◆ Teks Pilihan
========================

Semakin sering saya turun ke sekolah, semakin saya melihat bahwa perundungan bukan lagi persoalan disiplin anak sekolah. Ia adalah masalah hukum yang nyata, konkret, dan memiliki konsekuensi yang serius.
Pada sejumlah kesempatan, saya memulai sesi sosialisasi dengan pertanyaan sederhana. Siapa yang pernah melihat perundungan di sekolah ini. Biasanya kelas langsung riuh.
Tidak ada yang berani mengangkat tangan sebagai pelaku. Namun hampir seluruh siswa mengakui bahwa mereka pernah melihat, mendengar, atau menjadi korban.
Ketika saya masuk ke pembahasan mengenai perundungan sebagai perbuatan melawan hukum, reaksi mereka hampir selalu sama.
Wajah-wajah yang berubah kaget, sebagian tidak percaya, sebagian lain saling berbisik seakan mereka baru saja menemukan bahwa apa yang mereka sebut candaan ternyata bisa membawa seseorang ke proses pidana.
Di sana saya menyadari bahwa ada sesuatu yang kita lewatkan. Mereka tidak sepenuhnya tahu bahwa perundungan, dalam berbagai bentuknya, bukan hanya tindakan yang tidak sopan atau masalah tata tertib sekolah. Ia merupakan pelanggaran hukum.
Dalam aturan pidana, beberapa bentuk perundungan bahkan telah diatur dengan ancaman hukuman yang tidak dapat dianggap remeh. Namun pengetahuan itu tidak akan hadir apabila hukum hanya menjadi teks yang dibacakan dan bukan pengalaman yang dipahami.

========================

◆ Data yang Disediakan
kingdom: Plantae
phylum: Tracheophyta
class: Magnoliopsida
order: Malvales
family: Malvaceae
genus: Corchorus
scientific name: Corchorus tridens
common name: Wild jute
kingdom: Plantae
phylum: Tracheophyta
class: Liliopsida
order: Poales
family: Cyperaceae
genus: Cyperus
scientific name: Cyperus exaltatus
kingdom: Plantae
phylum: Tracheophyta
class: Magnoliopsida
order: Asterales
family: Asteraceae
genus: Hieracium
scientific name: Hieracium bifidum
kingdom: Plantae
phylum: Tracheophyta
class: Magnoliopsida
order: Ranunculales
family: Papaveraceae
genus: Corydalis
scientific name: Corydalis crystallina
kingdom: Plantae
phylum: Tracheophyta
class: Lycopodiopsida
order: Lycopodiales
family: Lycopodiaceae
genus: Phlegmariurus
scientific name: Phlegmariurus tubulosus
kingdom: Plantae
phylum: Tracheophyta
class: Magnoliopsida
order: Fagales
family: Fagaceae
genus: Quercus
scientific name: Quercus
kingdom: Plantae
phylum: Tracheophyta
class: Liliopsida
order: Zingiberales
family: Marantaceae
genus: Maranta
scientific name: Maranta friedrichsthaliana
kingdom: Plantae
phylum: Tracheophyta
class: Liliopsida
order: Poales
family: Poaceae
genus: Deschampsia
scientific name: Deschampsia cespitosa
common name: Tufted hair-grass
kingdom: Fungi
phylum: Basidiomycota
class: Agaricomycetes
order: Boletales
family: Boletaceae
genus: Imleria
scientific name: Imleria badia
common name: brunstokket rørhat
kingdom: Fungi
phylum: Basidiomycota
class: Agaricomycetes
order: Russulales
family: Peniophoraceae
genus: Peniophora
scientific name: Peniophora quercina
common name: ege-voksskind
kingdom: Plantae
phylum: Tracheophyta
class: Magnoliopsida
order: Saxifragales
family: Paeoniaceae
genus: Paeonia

========================

◆ Daftar Tugas
A: Menurut teks tentang perundungan di sekolah, dengan pertanyaan apa penulis biasanya memulai sesi sosialisasi?
B: Lanjutkan teks tentang perundungan di sekolah setelah kalimat terakhirnya.

◆ Jawaban Tiap Tugas
A: Siapa yang pernah melihat perundungan di sekolah ini.

B:
Pertanyaan yang kemudian muncul dalam benak saya adalah mengapa jurang pemahaman itu begitu lebar. Mengapa anak-anak yang tumbuh di era digital, dengan akses informasi yang begitu mudah, justru gagal mengenali tanda bahaya dari tindakan yang mereka lakukan atau alami.
Jawabannya muncul perlahan dari pengalaman lapangan. Akar perundungan di sekolah kerap bersifat struktural. Ada pola-pola lama dalam kultur pendidikan Indonesia yang tidak pernah benar-benar dibongkar.
Relasi kuasa yang timpang antara senior dan junior. Normalisasi kekerasan verbal yang dianggap bagian dari proses penguatan mental.
Kebiasaan untuk melihat konflik antarsiswa sebagai urusan internal sekolah yang tidak perlu dibawa keluar pagar. Semua itu membentuk sistem yang membiarkan kekerasan tumbuh dengan baju yang tampak sopan.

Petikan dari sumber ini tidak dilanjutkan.